Grades have also been pushed up by “pervasive use of teacher evaluation forms,” Rojstaczer said. “You can tell a professor that grading easy has no impact on their evaluations … and there are many arguments that say that’s the case, but the perception is that it does, so professors behave in a certain way,” giving higher grades to their students than they might if there were no evaluation forms. (This might prove especially true at institutions with high proportions of adjuncts, who are particularly vulnerable to losing teaching assignments if they don't receive high student evaluations.)

Another possible reason: students’ expectations. At private institutions, students are consumers expecting that their diplomas and transcripts be worth what they (or their parents) have paid for them. At more selective institutions, students enter with ever-higher high school G.P.A.s and “you don’t want the student to come to your office in tears for a B or C,” Rojstaczer said.

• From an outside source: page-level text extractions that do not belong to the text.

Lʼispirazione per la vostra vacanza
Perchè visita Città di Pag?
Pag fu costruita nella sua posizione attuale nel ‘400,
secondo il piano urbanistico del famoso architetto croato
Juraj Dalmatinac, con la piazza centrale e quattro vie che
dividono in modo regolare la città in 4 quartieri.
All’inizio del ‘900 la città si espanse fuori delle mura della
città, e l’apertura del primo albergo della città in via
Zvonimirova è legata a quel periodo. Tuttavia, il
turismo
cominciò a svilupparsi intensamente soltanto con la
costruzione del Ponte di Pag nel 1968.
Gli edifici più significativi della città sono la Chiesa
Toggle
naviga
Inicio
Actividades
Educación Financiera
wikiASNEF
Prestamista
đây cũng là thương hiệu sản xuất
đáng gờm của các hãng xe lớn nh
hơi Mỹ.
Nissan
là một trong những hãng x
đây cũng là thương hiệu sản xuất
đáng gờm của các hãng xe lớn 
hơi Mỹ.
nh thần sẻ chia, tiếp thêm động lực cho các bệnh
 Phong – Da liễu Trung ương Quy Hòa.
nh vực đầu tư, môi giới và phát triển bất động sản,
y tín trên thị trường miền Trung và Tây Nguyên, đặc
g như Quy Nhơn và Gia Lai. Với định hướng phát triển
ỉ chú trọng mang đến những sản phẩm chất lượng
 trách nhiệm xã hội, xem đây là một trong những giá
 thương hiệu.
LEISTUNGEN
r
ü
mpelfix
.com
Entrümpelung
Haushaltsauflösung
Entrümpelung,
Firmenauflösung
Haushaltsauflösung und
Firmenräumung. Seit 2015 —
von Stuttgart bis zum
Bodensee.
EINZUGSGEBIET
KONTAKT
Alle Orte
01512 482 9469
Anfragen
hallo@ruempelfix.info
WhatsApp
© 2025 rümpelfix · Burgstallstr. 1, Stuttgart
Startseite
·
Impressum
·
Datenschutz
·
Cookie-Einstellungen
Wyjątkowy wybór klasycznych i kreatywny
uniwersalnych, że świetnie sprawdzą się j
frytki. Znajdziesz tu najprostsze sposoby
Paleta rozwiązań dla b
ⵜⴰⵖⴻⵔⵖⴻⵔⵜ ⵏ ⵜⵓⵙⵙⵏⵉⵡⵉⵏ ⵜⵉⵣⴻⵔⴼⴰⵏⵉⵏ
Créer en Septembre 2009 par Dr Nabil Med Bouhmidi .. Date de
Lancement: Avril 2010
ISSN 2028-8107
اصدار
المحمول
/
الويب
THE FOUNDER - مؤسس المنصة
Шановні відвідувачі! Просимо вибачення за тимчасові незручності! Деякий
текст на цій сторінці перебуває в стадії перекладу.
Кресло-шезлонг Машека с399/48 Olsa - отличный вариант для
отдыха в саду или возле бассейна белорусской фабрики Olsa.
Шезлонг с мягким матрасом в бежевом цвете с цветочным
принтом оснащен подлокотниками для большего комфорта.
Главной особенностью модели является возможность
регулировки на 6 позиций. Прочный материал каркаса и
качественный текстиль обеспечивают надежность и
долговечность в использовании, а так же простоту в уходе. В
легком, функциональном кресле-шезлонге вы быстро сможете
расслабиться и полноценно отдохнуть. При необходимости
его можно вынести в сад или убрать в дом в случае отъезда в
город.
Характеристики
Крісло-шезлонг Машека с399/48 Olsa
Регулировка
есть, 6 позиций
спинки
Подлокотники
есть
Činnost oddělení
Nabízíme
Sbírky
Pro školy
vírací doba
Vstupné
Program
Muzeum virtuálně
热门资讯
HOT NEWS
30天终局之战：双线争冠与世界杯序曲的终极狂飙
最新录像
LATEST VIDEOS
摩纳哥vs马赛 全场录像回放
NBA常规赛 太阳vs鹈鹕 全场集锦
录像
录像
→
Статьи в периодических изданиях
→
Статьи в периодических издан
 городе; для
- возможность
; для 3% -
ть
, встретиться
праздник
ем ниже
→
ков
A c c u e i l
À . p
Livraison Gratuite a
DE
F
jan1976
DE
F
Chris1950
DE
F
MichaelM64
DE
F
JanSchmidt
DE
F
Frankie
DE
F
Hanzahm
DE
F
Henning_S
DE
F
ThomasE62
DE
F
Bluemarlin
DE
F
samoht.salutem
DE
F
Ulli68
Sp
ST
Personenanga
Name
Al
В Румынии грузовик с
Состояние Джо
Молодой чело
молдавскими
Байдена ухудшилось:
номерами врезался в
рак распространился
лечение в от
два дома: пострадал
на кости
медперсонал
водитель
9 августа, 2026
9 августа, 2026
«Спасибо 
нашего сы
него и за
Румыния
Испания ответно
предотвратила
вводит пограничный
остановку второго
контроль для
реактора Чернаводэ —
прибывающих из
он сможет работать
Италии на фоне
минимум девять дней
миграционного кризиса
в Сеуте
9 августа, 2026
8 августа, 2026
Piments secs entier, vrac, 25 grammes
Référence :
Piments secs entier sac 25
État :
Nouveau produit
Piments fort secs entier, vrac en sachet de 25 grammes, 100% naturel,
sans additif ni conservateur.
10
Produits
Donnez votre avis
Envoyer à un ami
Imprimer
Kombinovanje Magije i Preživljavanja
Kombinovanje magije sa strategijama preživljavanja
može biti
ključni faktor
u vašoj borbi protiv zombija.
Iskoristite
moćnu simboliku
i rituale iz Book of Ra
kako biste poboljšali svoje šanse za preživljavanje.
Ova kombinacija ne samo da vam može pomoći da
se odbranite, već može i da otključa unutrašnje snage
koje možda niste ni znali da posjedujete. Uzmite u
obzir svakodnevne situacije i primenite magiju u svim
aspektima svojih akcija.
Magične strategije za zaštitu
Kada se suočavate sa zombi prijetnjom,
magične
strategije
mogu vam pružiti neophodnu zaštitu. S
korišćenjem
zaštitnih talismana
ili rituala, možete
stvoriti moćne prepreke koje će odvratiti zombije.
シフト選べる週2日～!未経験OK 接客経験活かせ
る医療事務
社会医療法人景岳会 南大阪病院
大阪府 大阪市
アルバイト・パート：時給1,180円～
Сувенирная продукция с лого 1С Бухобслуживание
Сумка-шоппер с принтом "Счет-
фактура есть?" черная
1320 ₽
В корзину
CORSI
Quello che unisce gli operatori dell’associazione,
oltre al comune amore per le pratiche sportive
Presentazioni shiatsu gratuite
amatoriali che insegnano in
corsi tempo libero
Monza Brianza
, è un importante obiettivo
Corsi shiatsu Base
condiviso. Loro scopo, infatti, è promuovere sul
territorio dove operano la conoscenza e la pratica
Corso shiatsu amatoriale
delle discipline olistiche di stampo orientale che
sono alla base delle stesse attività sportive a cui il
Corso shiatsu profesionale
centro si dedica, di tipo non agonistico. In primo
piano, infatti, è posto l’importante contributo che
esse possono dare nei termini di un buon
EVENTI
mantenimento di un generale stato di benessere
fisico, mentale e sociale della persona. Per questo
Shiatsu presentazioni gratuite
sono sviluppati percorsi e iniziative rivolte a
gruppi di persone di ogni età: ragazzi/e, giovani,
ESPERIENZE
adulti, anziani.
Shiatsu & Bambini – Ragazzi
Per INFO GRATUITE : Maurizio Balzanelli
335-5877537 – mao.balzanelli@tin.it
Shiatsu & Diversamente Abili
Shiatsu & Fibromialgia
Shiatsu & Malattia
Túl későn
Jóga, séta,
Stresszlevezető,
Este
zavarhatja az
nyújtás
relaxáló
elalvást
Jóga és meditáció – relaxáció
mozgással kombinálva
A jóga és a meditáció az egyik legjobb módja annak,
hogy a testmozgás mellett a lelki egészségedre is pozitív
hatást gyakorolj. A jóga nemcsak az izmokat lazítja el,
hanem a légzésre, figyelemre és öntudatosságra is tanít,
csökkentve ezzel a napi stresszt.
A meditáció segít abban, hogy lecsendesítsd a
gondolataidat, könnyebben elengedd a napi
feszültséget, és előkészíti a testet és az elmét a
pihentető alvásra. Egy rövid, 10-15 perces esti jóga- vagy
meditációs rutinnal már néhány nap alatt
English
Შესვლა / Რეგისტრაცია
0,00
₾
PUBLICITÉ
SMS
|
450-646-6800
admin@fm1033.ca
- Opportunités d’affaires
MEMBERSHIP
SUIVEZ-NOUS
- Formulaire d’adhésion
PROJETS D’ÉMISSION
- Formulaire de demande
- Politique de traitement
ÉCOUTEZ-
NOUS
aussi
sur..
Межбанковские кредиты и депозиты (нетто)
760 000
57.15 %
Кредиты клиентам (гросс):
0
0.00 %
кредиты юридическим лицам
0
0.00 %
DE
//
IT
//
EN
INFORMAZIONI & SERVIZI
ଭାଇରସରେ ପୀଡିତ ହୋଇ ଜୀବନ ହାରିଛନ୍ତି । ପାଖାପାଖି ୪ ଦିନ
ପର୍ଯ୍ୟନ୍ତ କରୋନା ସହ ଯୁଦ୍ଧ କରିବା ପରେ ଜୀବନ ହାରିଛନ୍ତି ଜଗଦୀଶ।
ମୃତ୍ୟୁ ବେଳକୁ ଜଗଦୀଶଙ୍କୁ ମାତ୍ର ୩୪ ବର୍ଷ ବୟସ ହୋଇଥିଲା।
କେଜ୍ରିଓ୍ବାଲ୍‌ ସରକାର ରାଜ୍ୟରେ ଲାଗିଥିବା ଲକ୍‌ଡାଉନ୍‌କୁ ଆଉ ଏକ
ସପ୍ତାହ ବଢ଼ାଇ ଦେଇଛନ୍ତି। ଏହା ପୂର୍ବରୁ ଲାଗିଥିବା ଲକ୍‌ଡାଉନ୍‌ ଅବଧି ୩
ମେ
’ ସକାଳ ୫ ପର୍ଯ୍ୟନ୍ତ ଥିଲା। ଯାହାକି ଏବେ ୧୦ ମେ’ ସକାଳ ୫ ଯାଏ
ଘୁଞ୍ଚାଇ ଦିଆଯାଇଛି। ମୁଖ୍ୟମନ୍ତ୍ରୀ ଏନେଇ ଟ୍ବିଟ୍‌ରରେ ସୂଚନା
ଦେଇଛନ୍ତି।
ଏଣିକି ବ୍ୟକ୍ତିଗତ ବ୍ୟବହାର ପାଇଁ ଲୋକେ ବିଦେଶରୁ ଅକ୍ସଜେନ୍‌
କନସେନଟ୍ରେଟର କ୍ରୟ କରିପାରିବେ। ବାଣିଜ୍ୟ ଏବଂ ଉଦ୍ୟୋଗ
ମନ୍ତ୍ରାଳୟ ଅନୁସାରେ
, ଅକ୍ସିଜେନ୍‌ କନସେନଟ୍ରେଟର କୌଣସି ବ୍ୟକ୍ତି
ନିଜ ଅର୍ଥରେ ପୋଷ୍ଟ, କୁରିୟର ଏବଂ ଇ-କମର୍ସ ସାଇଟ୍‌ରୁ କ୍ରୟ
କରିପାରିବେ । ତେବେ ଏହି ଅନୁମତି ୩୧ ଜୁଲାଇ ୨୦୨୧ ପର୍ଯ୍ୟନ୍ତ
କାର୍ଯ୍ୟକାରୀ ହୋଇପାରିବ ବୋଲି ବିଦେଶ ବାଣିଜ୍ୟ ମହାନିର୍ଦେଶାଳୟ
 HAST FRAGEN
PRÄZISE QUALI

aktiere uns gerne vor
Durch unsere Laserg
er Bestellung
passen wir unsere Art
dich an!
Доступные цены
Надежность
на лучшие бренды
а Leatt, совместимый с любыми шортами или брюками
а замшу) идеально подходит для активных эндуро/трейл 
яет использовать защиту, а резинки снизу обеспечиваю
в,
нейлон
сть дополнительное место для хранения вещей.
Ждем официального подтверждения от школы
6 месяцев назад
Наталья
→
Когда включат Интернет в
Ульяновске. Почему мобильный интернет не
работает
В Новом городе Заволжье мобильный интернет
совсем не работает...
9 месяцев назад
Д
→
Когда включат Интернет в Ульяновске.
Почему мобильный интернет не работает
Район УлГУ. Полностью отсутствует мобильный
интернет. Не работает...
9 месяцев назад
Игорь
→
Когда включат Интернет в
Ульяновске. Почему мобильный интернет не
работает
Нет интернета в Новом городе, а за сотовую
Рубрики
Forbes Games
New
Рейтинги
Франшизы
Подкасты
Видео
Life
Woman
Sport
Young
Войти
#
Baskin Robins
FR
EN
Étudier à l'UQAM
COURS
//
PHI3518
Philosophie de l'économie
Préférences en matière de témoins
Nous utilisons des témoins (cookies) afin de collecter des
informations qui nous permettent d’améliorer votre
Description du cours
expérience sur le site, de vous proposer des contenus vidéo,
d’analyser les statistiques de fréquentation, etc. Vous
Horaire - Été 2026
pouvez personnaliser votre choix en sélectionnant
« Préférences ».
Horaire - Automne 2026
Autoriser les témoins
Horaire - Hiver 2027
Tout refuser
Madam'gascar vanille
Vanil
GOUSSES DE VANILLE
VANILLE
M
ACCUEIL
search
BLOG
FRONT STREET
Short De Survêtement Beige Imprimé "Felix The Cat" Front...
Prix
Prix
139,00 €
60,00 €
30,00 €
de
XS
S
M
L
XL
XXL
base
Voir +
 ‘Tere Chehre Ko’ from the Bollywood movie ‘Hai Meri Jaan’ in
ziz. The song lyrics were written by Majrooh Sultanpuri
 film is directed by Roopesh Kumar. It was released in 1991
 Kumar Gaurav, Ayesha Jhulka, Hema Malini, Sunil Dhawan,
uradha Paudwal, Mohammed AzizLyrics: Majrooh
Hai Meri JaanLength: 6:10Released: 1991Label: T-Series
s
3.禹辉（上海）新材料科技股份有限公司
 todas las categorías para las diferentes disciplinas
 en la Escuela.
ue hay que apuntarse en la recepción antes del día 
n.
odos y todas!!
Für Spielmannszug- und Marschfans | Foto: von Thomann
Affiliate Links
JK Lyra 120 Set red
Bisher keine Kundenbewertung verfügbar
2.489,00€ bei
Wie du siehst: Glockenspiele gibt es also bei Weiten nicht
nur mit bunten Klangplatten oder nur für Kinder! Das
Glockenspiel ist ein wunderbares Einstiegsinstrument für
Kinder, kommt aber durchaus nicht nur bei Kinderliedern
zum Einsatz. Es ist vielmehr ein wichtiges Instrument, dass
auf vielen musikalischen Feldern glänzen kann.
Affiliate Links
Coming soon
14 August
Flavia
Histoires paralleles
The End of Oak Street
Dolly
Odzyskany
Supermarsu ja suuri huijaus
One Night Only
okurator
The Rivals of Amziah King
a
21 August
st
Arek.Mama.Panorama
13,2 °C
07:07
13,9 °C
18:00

In their analysis of contemporary grading data, he and Healy found that, on a 4.0 scale, G.P.A.s at private colleges and universities were 0.1 point higher than at publics admitting students with identical combined math and verbal SAT scores. Among institutions with equal selectivity – measured by the average of the percentage of students with high school G.P.A.s above 3.75, the percentage of students who graduated in the top decile of their high school class and the percentage of applicants rejected – students at privates had G.P.A.s 0.2 higher than their peers at publics.

The data also support the commonly-held opinion that engineers’ G.P.A.s tend to be lower than those of students who major in the humanities or social sciences.

But the study does not take into account economic factors or broader national data, which is problematic to Clifford Adelman, a senior associate at the Institution for Higher Education Policy, who in the past has been critical of GradeInflation.com.

Adelman authored a chapter in 2008’s Grade Inflation: Academic Standards in Higher Education in which he argued that longitudinal data from the Department of Education’s National Center for Education Statistics suggested that grade inflation was not a major trend of the last few decades. “Unobtrusive national data are of no interest to folks who labor to build what are essentially quantitative anecdotes into a preferred story, and the unobtrusive national data tell a very different story.”

Rojstaczer and Healy’s study, he added, “doesn’t cite anything that doesn’t support a position based on fragmentary, fugitive data … and (with the exception of one article) completely ignores the economic literature."